Faster isn’t always better. Perhaps never, actually. This is certainly true of the arts: those who take the time to look will see more. It offers a moment to reflect on all the movement. The plates move back and forth, unhurried. Never again shall I say that something goes too slowly.
And then, all of a sudden, wham, there it was. Like a small big bang. We’ll never know what came prior to this, but now before us are instantaneous forces, unleashed at the very moment of their creation. Pancake batter in an overheated pan. Blossom. Love at first sight. Petrified in a flash. Irrevocably. The onset: it’s here.

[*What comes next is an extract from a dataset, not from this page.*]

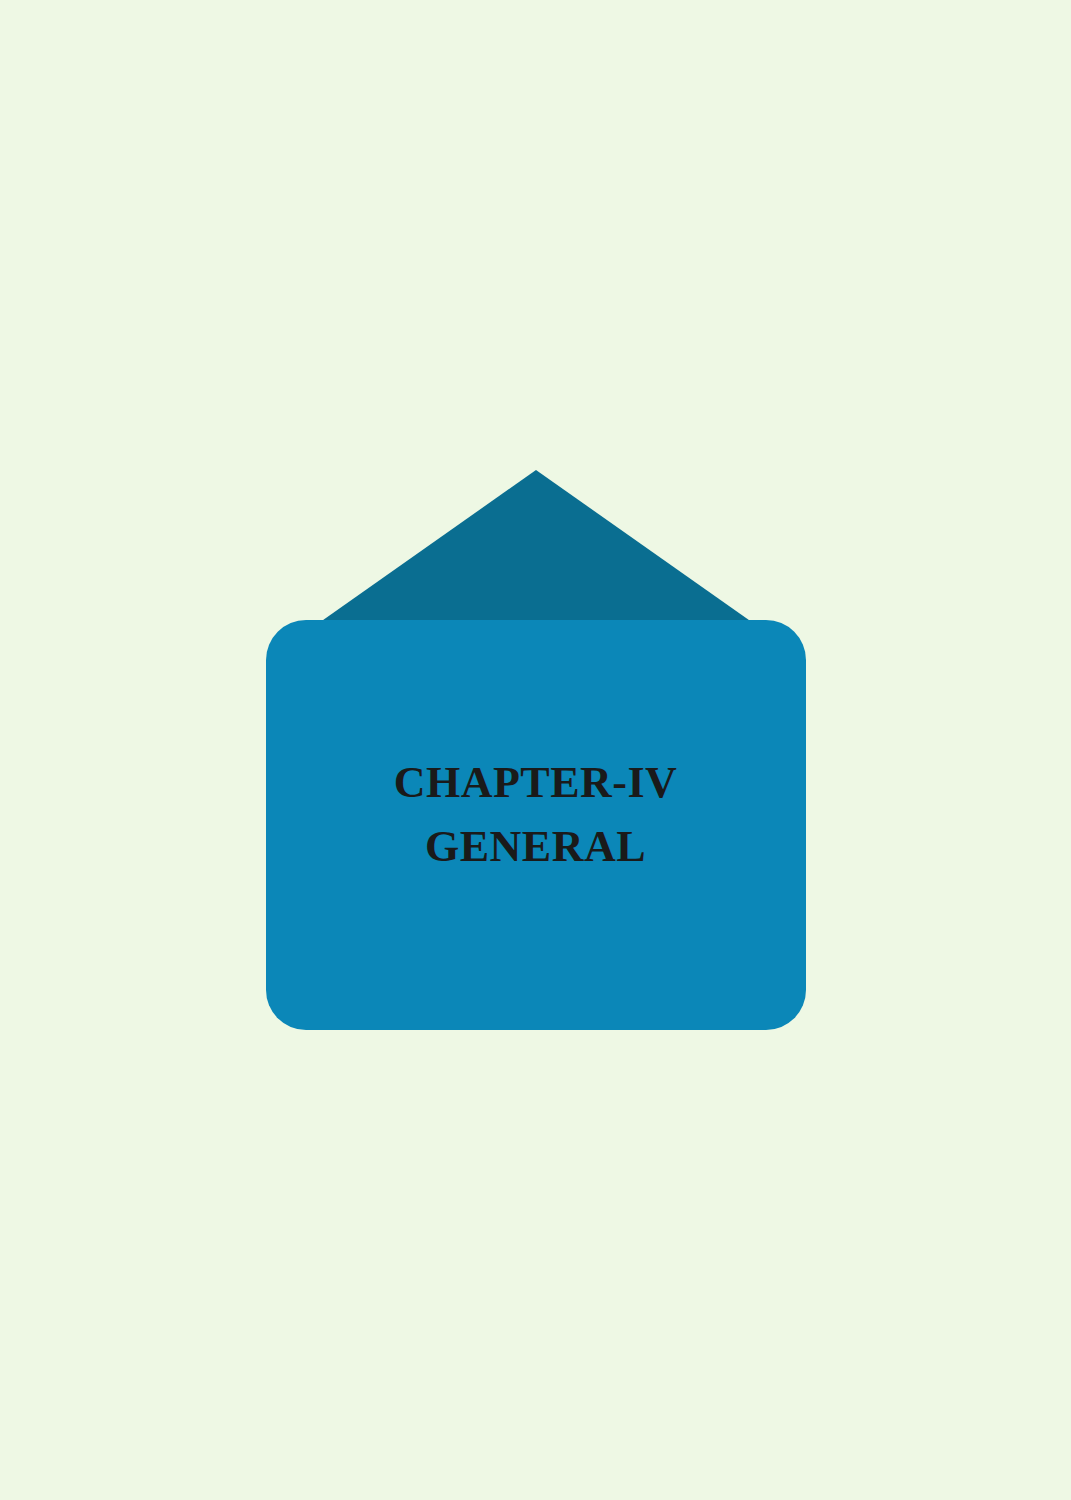CHAPTER-IV
GENERAL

The result: four flat planets. Fusions of the sun’s golden glow and the untouched disarrayed surface of the moon. The best of each parent, children of the universe. A new constellation called into being. A magnificent quadruplet, avid to be seen and loved. Look at us, they say, and we can do nothing but oblige.
Here I am, stood in the brand new Het HEM, face to face with Still Life. Between the rows of columns, four colossal brass plates hang vertically from the ceiling. Owing to the vast space, from afar they look innocuous. As they draw closer, their presence suddenly becomes titanic and there’s no escaping them. Their momentous weight and dizzying mass of incidental organic details are nothing short of overwhelming.
From up close, I see four ‘Zaanse’ steppes, every square centimetre entirely unique. Expanses with tracks, nodules, hollow mountains and a smooth rim towards the edges. Landscapes to disappear into – even get lost in. It’s a shame that in getting lost the emphasis is on the thing that’s lost: the way. Why not emphasise what could be found, if only one would stop searching? In that light, these are giant golden treasure maps as well as the treasure itself.
Face to face with this brass force, I detect an insignificant presence. Myself. Confronted with these matt yet generous mirrors, I am nothing but a mortal being. These four celestial bodies don’t revolve around me, just as nothing revolves around me. They do what they do, even without my looking. I’m of zero consequence to them. And that’s not a frightening thought, on the contrary, it’s liberating. Just think of the massive burden I no longer have to bear.
Vast stretches of emptiness offering space to just be. I imagine myself in a golden heathland, nothing but this as far as the eye can see. That which came into existence in a flash, but now seems it will never change. Nothing more. Just as the moon will be the moon, and the sun will be the sun. And who I am, I shall simply be.